- Spanish theatrical release poster
- Directed by: Ángel de la Cruz Manolo Gómez
- Written by: Ángel de la Cruz Beatriz Iso
- Produced by: Manolo Gómez
- Starring: Romola Garai Bernard Hill Billy Boyd Rhys Ifans Miranda Richardson Fiona Shaw Toby Stephens
- Cinematography: Manuel Alvariño
- Music by: Sergio Pena Castro Arturo B. Kress
- Production company: Dygra Films
- Distributed by: Buena Vista International
- Release date: 1 July 2005 (Spain);
- Running time: 85 minutes
- Countries: Spain Portugal
- Languages: Spanish English
- Box office: $1,086,122

= Midsummer Dream =

2005 film by Ángel de la Cruz

Midsummer Dream (El Sueño de una noche de San Juan (Note: The feast of Saint John, celebrated on the night of June 23, being the traditional midsummer feast in Spain and Portugal.)) is a 2005 animated film from Dygra Films, the creators of The Living Forest.
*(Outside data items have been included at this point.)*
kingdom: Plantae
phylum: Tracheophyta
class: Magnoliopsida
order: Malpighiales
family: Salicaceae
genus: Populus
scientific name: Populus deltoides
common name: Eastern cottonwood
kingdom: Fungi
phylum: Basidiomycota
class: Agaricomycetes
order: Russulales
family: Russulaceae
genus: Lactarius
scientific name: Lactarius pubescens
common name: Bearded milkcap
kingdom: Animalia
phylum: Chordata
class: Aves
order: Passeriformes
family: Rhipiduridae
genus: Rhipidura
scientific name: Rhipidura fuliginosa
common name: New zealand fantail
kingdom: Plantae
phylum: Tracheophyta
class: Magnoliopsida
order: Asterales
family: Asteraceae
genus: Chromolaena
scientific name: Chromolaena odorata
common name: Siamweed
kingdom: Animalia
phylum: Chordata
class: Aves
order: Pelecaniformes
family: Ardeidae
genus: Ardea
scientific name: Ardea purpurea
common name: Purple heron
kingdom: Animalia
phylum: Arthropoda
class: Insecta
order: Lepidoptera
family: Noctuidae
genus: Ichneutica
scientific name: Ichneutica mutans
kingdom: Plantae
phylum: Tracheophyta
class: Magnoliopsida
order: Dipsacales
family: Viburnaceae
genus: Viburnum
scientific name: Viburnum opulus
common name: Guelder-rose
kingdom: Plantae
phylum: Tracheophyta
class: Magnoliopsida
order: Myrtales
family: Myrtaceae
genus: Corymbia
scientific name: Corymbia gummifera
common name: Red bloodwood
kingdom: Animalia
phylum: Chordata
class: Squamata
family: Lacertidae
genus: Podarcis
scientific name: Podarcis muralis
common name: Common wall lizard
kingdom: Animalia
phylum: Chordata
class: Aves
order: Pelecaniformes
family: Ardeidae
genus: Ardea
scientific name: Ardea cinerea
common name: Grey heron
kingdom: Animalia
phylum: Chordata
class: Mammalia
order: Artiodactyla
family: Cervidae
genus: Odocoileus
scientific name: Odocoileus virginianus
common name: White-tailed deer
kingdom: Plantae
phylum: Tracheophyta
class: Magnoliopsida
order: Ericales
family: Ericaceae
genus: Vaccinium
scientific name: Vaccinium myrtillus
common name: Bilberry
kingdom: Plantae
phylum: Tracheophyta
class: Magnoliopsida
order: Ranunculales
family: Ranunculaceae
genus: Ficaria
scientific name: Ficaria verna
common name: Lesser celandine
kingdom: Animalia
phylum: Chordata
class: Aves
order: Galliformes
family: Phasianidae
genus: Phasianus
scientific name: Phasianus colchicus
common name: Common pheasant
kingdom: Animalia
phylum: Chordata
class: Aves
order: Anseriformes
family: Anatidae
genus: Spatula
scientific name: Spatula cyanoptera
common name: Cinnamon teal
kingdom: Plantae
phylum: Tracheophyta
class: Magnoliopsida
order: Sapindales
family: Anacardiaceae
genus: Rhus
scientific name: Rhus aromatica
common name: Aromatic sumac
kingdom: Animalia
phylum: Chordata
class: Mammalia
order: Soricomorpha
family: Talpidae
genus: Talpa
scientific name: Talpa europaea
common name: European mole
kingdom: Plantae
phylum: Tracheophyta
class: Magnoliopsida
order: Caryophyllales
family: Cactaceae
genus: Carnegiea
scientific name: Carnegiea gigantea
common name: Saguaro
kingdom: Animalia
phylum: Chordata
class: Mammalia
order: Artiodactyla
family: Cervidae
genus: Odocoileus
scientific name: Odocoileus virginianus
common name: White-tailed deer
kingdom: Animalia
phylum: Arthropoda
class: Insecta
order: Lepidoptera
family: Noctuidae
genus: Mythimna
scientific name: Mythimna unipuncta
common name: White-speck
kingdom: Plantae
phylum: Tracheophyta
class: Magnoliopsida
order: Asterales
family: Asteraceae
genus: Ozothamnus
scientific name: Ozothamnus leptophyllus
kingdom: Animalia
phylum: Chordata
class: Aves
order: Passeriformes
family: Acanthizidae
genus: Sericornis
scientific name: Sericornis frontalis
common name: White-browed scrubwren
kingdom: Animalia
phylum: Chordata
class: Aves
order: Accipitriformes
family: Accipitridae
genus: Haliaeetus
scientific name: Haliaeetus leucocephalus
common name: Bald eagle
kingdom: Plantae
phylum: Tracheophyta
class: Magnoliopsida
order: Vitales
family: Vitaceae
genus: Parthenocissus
Made in Spain and Portugal, the film is loosely based on William Shakespeare's play A Midsummer Night's Dream.

==Character==
The main character is the girl Helena, a princess.

==Voice cast==
The voice cast of the English speaking version includes:
- Romola Garai as Helena
- Bernard Hill as Theseus
- Billy Boyd as Puck
- Rhys Ifans as Lysander
- Miranda Richardson as Titania
- Fiona Shaw as The Witches
- Toby Stephens as Demetrius

==Production==
Directed by Ángel de la Cruz and Manolo Gómez, the production team totalled over 400 people over the lifetime of the project.

==Reception==
The film was a box office failure, managing to gross only $1,086,122.

== Accolades ==
The film received the 2006 Goya Award for animated films.